1kHz is about one foot or 34cm long. When physical object or shape is about similar in size, or larger, as wavelength it has very strong effect to it. When object is much smaller than wavelength it has very little effect until at some point it's basically invisible.

So, for example if you have irregular shape inside the box, like a pyramid for example, sized about 10cm, it would reflect and diffract sound inside the box with wavelengths roughly 10cm and shorter, ~3kHz and up, while being invisible and irrelevant for sound whose wavelength is for example 10x longer, 300Hz and down. Even few times longer wavelength than size of the feature and effects are already reducing so such pyramid might have some effect say 1kHz and up.

100Hz is 3.4meters long, or about 11ft, 34Hz would be 10m long, about 30ft so you can imagine anything you can fit inside small box has very little effect to it. Your room however, has strong influence on it.

Also, if you have say one inch thick acoustic insulation/damping material, it is most effective when it is thick enough compared to wavelength, and less so the longer the wavelength. As you can imagine, such thin acoustic material has very little effect on low bass whose wavelength is much longer than thickness of the material. It might have some effect on low mids and be fully effective somewhere higher up. Some materials are better, some worse, positioning and all kinds of things matter.

Thus, you could quickly reason any issues within the box are on low frequencies, which the acoustic damping inside the box has effect on but where the wavelength is long enough to form standing wave for example, twice the size of longest dimension inside the box. longer wavelength than this is just relatively uniform pressure inside the box, which changes as cone accelerates. Sound whose wavelength is smaller than the box dimensions however, has a chance to bounce inside until dissipated either transmitting into the panels or absorbed by damping material.
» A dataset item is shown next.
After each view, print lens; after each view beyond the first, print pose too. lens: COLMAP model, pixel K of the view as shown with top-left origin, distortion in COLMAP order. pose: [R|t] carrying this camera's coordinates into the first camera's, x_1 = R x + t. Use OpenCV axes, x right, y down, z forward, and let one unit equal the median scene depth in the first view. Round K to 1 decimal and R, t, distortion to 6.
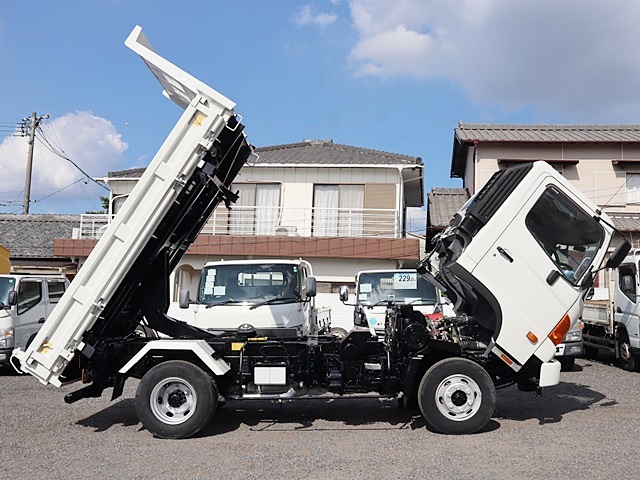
lens RADIAL K [[693.4, 0, 320.0], [0, 693.4, 240.0], [0, 0, 1]] dist [-0.017061, 0.023873]
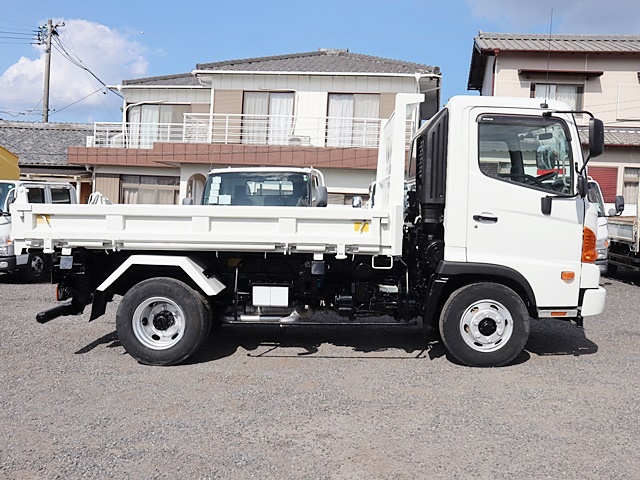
lens RADIAL K [[657.6, 0, 320.0], [0, 657.6, 240.0], [0, 0, 1]] dist [-0.082473, 0.170881]
pose [[0.999638, 0.017001, -0.020838, 0.003931], [-0.014163, 0.991480, 0.129484, 0.009962], [0.022862, -0.129142, 0.991362, 0.109166]]
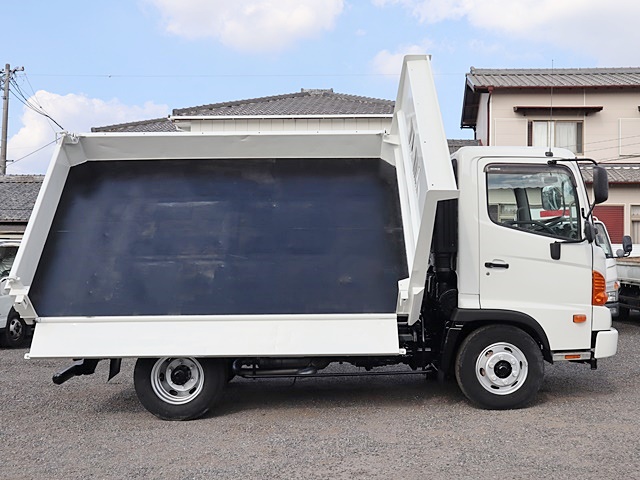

All this is simplified and rough to help guide thinking. You can check closer to details when ever need to. For example effectiveness of thin layer of damping material in box might be just fine due to sound passing through it multiple times, incident angle matters and so on. To help get imagination into right track, inside a 34cm or 1ft sized speaker with speed of sound of 343m/s sound will hit walls every 1000th of a second. Blink of an eye is about tenth of a second so you've got already 100 bounces inside, 100 chances of acoustic material to reduce level within blink of an eye. Also, room being roughly 10 times the size of the box, sound would have already bounced inside your room about 100 times as well. It takes some practice to get all of it into intuition, but basically wavelength is how sound relates to physical world and thinking this stuff with wavelength is key to understanding.